Father Moore refuses to accept a plea bargain and so the court fight begins with the prosecutor, devout Catholic Ethan Thomas, (Campbell Scott, in great form) claiming that Father Moore was responsible for Emily’s death, when he abandoned Emily’s medical treatment, which could have controlled her condition.

Bruner, an agnostic, begins to question her beliefs when strange things start to happen around her personally. She decides to use demonic possession, as in the old “devil made me do it” excuse, as the defense tactic letting the priest tell Emily’s story, as he experienced it first hand.

The Flick Chicks, film, video, movie reviews, critics, Judy Thorburn, Victoria Alexander, Polly Peluso, Shannon Onstot, Jacqueline Monahan, Tasha Chemplavil, The Exorcism of Emily Rose, Laura Linney, Tom Wilkinson, Jennifer Carpenter, Colm Feore, Campbell Scott, Mary Beth Hurt, Shoheh Aghdashloo, Joshua Close, Henry Czerny, Scott Derrickson, Paul Harris Boardman, Gary Lucchesi, Beau Flynn, Tom Rosenberg

Director Scott Derrickson utilizes flashback scenes that clearly make it appear as if Emily was possessed, using supernatural occurrences to validate her claim. He cloaks the outdoor atmosphere with lots of rain; presents us with indoor creaky floors, dimly lit hallways, objects that move on their own, cats, snakes, and other horror movie clichés, which add to the suspense. There is also talk about the witching hour that “true believers” will mostly likely buy into.

Newcomer Jennifer Carpenter, as Emily, spends must of her time in this physically demanding role contorting her body, creating gruesome facial expressions and making bloodcurdling screams, which she does great. Unfortunately, all we know about Emily is that she was religious and hypersensitive which, if you are convinced, made her “vulnerable” to possession.

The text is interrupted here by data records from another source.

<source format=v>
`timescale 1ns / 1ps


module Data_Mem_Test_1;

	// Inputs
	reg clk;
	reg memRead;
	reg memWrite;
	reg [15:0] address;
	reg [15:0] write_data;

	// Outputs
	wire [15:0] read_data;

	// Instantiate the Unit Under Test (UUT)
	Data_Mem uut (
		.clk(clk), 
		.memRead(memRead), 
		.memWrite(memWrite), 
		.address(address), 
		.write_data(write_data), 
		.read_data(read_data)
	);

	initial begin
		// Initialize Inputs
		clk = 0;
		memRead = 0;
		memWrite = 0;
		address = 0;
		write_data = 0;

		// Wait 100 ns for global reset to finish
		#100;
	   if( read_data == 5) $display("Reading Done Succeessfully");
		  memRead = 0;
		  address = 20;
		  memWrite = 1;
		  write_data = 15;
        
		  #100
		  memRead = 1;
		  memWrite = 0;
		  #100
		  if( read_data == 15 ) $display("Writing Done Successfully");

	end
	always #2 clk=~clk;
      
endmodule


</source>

The Flick Chicks, film, video, movie reviews, critics, Judy Thorburn, Victoria Alexander, Polly Peluso, Shannon Onstot, Jacqueline Monahan, Tasha Chemplavil, The Exorcism of Emily Rose, Laura Linney, Tom Wilkinson, Jennifer Carpenter, Colm Feore, Campbell Scott, Mary Beth Hurt, Shoheh Aghdashloo, Joshua Close, Henry Czerny, Scott Derrickson, Paul Harris Boardman, Gary Lucchesi, Beau Flynn, Tom Rosenberg

But, what about the evidence admitted in court?  Can real tangible facts, proof that can be corroborated, be totally dismissed by logical, intelligent people, and replaced by religious beliefs that cannot be substantiated.  It seems so. I am always disturbed by the unwavering pious who refuse to accept what is real.

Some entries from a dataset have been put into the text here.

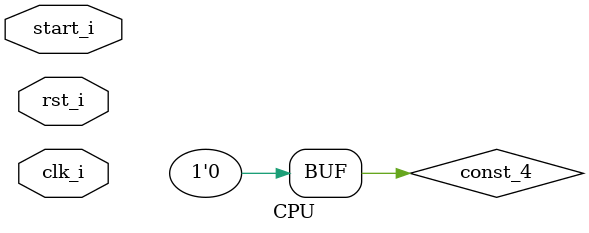
<source format=v>
module CPU
(
    clk_i, 
    rst_i,
    start_i
);

// Ports
input               clk_i;
input               rst_i;
input               start_i;

wire pc_o, const_4 = 3'b100, adder_o, ALUSrc, RegWrite;
wire [31:0] instruction_memory_o, register_data_2, sign_extend_o, mux_o;
wire [1:0] ALUOp;
wire [2:0] alu_control_o;

Control Control(
    .Op_i       (instruction_memory_o[6:0]),
    .ALUOp_o    (ALUOp),
    .ALUSrc_o   (ALUSrc),
    .RegWrite_o (RegWrite)
);

Adder Add_PC(
    .data1_in   (pc_o),
    .data2_in   (const_4),
    .data_o     (adder_o)
);

PC PC(
    .clk_i      (clk_i),
    .rst_i      (rst_i),
    .start_i    (start_i),
    .pc_i       (adder_o),
    .pc_o       (pc_o)
);

Instruction_Memory Instruction_Memory(
    .addr_i     (pc_o), 
    .instr_o    (instruction_memory_o)
);

Registers Registers(
    .clk_i      (clk_i),
    .RS1addr_i   (),
    .RS2addr_i   (),
    .RDaddr_i   (), 
    .RDdata_i   (),
    .RegWrite_i (), 
    .RS1data_o   (), 
    .RS2data_o   () 
);

MUX32 MUX_ALUSrc(
    .data1_i    (register_data_2),
    .data2_i    (sign_extend_o),
    .select_i   (ALUSrc),
    .data_o     (mux_o)
);

Sign_Extend Sign_Extend(
    .data_i     (),
    .data_o     ()
);
  
/*
ALU ALU(
    .data1_i    (),
    .data2_i    (),
    .ALUCtrl_i  (),
    .data_o     (),
    .Zero_o     ()
);
*/

ALU_Control ALU_Control(
    .funct_i    ({instruction_memory_o[31:25], instruction_memory_o[14:12]}),
    .ALUOp_i    (ALUOp[6:5]),
    .ALUCtrl_o  (alu_control_o)
);

endmodule


</source>
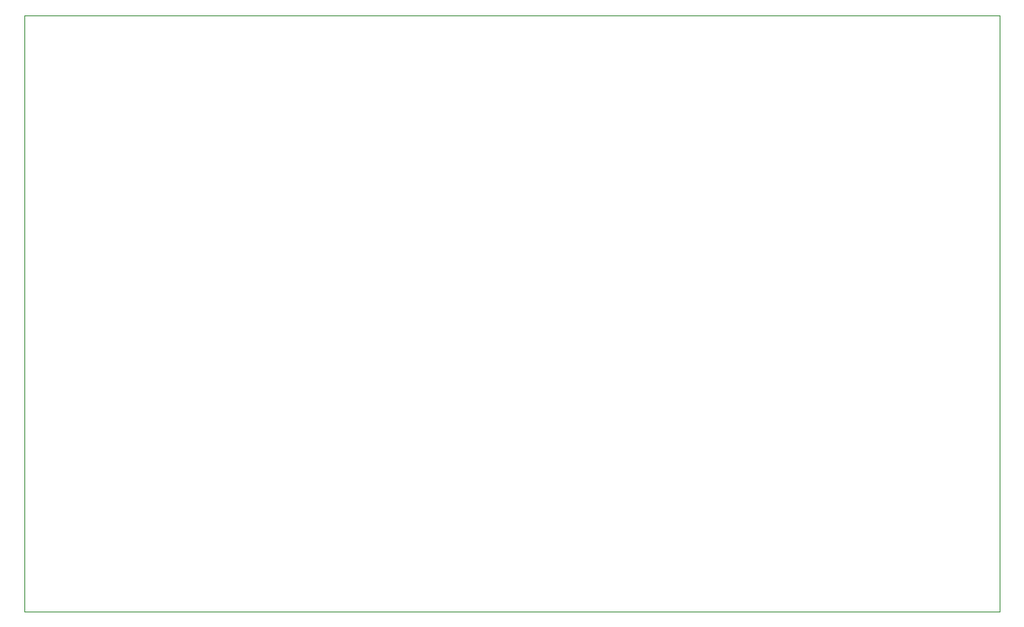
<source format=gm1>
%TF.GenerationSoftware,KiCad,Pcbnew,9.0.0*%
%TF.CreationDate,2025-03-25T19:27:29-07:00*%
%TF.ProjectId,Speedometer,53706565-646f-46d6-9574-65722e6b6963,v1*%
%TF.SameCoordinates,Original*%
%TF.FileFunction,Profile,NP*%
%FSLAX46Y46*%
G04 Gerber Fmt 4.6, Leading zero omitted, Abs format (unit mm)*
G04 Created by KiCad (PCBNEW 9.0.0) date 2025-03-25 19:27:29*
%MOMM*%
%LPD*%
G01*
G04 APERTURE LIST*
%TA.AperFunction,Profile*%
%ADD10C,0.050000*%
%TD*%
G04 APERTURE END LIST*
D10*
X60600000Y-47000000D02*
X162200000Y-47000000D01*
X162200000Y-109200000D01*
X60600000Y-109200000D01*
X60600000Y-47000000D01*
M02*

</source>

We, as viewers, are asked to consider the possibilities of unknown demonic forces attacking and invading innocent bodies to the extent of murder. Never mind the overwhelming evidence supporting the FACT that Emily had a sickness and self inflicted injuries.

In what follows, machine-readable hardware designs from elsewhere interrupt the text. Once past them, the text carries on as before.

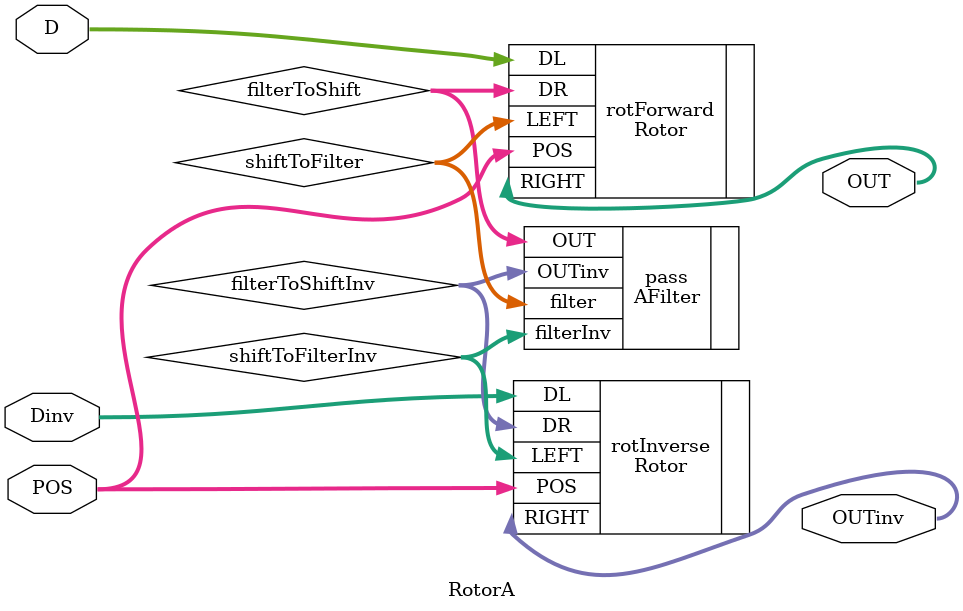
<source format=sv>
`timescale 1ns / 1ps


module RotorA(
    input [25:0] D,
    input [25:0] Dinv,
    output logic [25:0] OUT,
    output logic [25:0] OUTinv,
    input [4:0] POS
    );
      
    logic [25:0] shiftToFilter, filterToShift, shiftToFilterInv, filterToShiftInv;
    

    AFilter pass (.filter(shiftToFilter), .OUT(filterToShift), .filterInv(shiftToFilterInv), .OUTinv(filterToShiftInv));
    Rotor rotForward (.DR(filterToShift), .DL(D), .RIGHT(OUT), .LEFT(shiftToFilter), .POS(POS));
    Rotor rotInverse (.DR(filterToShiftInv), .DL(Dinv), .RIGHT(OUTinv), .LEFT(shiftToFilterInv), .POS(POS));
    
   
endmodule

</source>
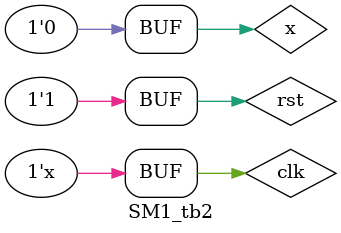
<source format=v>
`timescale 1ns / 1ps


module SM1_tb2();
reg clk, rst, x;
wire y;

SM1 U2 (clk, rst, x, y, state);

initial begin
    clk <= 0;
    rst <= 1;
    x <= 0;
    #10 rst <= 0;
    #10 rst <= 1;
    #20 x <= 1;
    #10 x <= 0;
end
always begin    
    #5 clk = ~clk;
end

endmodule

</source>
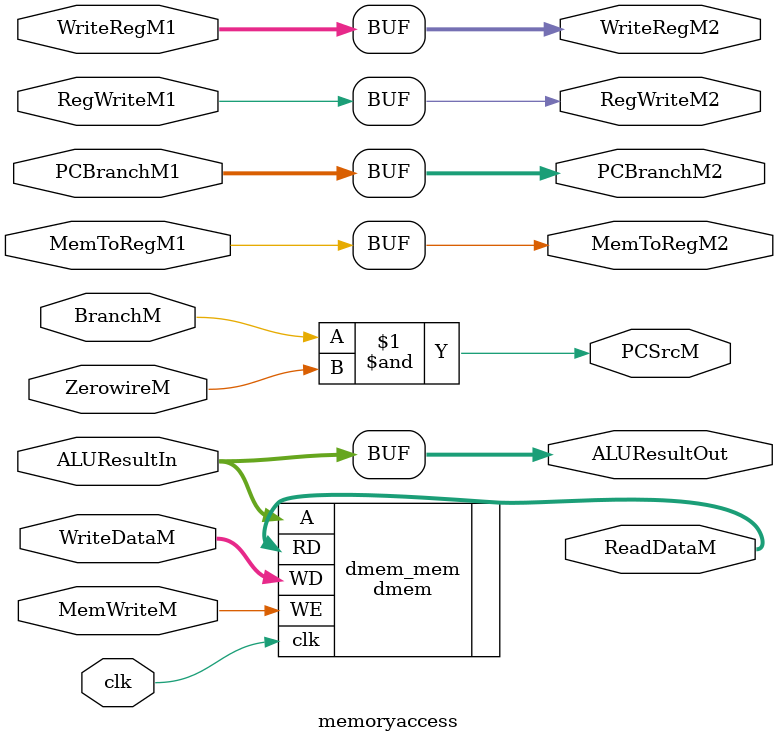
<source format=v>
`timescale 1ns / 1ps


module memoryaccess(
    output [31:0] ReadDataM, ALUResultOut, PCBranchM2,
    output [4:0] WriteRegM2, 
    output RegWriteM2, MemToRegM2, PCSrcM,
    input [31:0] WriteDataM, ALUResultIn, PCBranchM1,
    input [4:0] WriteRegM1,
    input BranchM, MemWriteM, MemToRegM1, RegWriteM1, ZerowireM, clk
    );

    dmem dmem_mem(
        .RD( ReadDataM ),
        .A( ALUResultIn ),
        .WD( WriteDataM ),
        .WE( MemWriteM ),
        .clk( clk )
    );

    assign PCSrcM = BranchM & ZerowireM;

    //Send signals to next section
    assign ALUResultOut = ALUResultIn;
    assign WriteRegM2 = WriteRegM1;
    assign PCBranchM2 = PCBranchM1;
    assign MemToRegM2 = MemToRegM1;
    assign RegWriteM2 = RegWriteM1;

endmodule

</source>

The Flick Chicks, film, video, movie reviews, critics, Judy Thorburn, Victoria Alexander, Polly Peluso, Shannon Onstot, Jacqueline Monahan, Tasha Chemplavil, The Exorcism of Emily Rose, Laura Linney, Tom Wilkinson, Jennifer Carpenter, Colm Feore, Campbell Scott, Mary Beth Hurt, Shoheh Aghdashloo, Joshua Close, Henry Czerny, Scott Derrickson, Paul Harris Boardman, Gary Lucchesi, Beau Flynn, Tom Rosenberg

I am especially curious why non-believers are never possessed by demons? Isn’t it odd that only devout Catholics in our society are the vulnerable ones ever in need of an exorcism? I say consider THAT, if you will. Belief MUST be the necessary factor. Hmmm.

Yet, I recommend The Exorcism of Emily Rose as an intriguing, well-executed courtroom drama highlighted by the excellent cast, and some pretty scary scenes.

As for being thought provoking, I can’t get passed one line in the movie that sums it up – “Facts don’t leave any room for possibilities”. That, I believe!